Even as a small child I knew it was a baboon. The monkeys Mom and Dad studied were much smaller and had black spots on their faces; they were called vervet monkeys, though I’d always called them “fever monkeys” since it was easier to say. The vervets rarely came close to our house, but the baboons were often nearby; Masaku told me these nyani were garbage animals that came into his village to look for food. It was the job of the little boys in the village to chase them away from the cows and goats since, though the nyani were monkeys, they were skilled hunters and often killed baby goats and ate them. I knew this particular baboon was a male because his snout was wider and heavier than the females’ and Dad said the male baboons were about the size of a Saint Bernard, whatever that was.
I dropped my ball of elephant poop and stared up at the baboon, which didn’t seem all that scary. I smiled at it. Mom always told me that animals aren’t dangerous by nature; they’re dangerous if you startle them, and if you don’t then you’re just another animal to them. Then the baboon grunted and took a few steps closer to me. “Keena,” I heard Dad say quietly from the front steps of the house where he’d been watching me play. “I need you to do something for me.”
“Okay!” I said brightly, still looking at the baboon.
“I need you to walk backward to me. Do you think you can do that?”
“Yes, Daddy!” I said. I waved to the baboon and began walking backward through the soft sand in the road. As I retreated, the baboon immediately sat down and snatched up my soccer ball, happily picking through it for partially digested seeds and fruits. Fresh elephant poop is one of their favorite foods.

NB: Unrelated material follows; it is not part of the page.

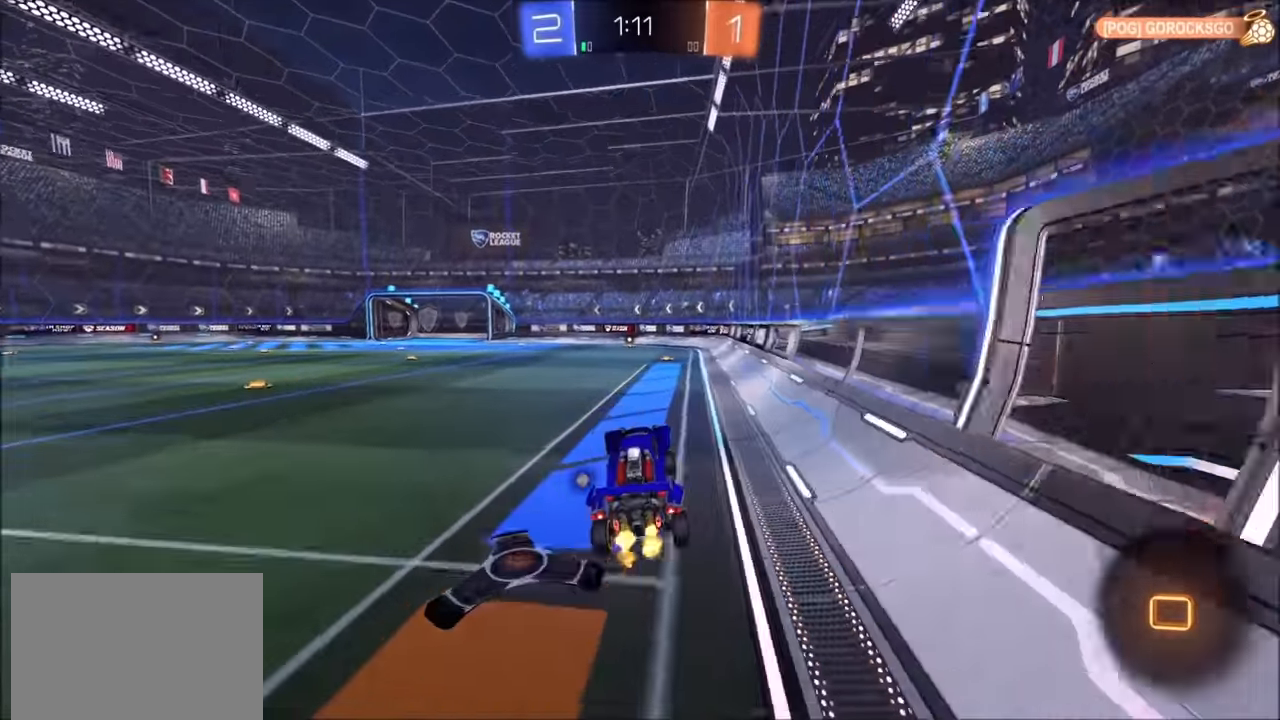
{"buttons": ["CROSS", "R2"], "left_stick": "up", "right_stick": "center", "events": [[34, "L1", "down"], [34, "left_stick", "left"], [134, "L1", "up"], [134, "left_stick", "center"], [300, "left_stick", "up"], [350, "CROSS", "down"], [400, "CROSS", "up"], [450, "CROSS", "down"]]}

It didn’t occur to me that the baboon was any danger to me. Dad seemed relieved when he finally picked me up, but didn’t raise his voice or shout in any way that made me think he’d been worried for my safety. Baboons were familiar, and just as much a part of my daily life as the Maasai warriors who trooped down the road singing songs in their bright red shukas or the herds of elephants, buffalo, and zebras that roamed through the grassland around our house, which Dad drove me out to see in our Land Rover if I’d been good.
We’d been living in Kenya for almost two years by then, all in the little green house in the grasslands under the mountain. I knew that Kenya was in Africa, and Africa was a long way away from another place called America, where Mom and Dad said we had another home that I didn’t remember. “Home” to me meant soft wind and waving grass, the smell of zebras and the whooping of hyenas as the sun set over the plains. Home was our housekeeper Masaku letting me tenderize meat with an empty wine bottle before dinner and shaking out my shoes before putting them on in case scorpions or spiders were inside. Home was spending my days wrenching the lug nuts on and off the wheels of our truck and going on game drives with Dad to look at buffalo and watch quietly as they moved through the grasslands like ships on the sea.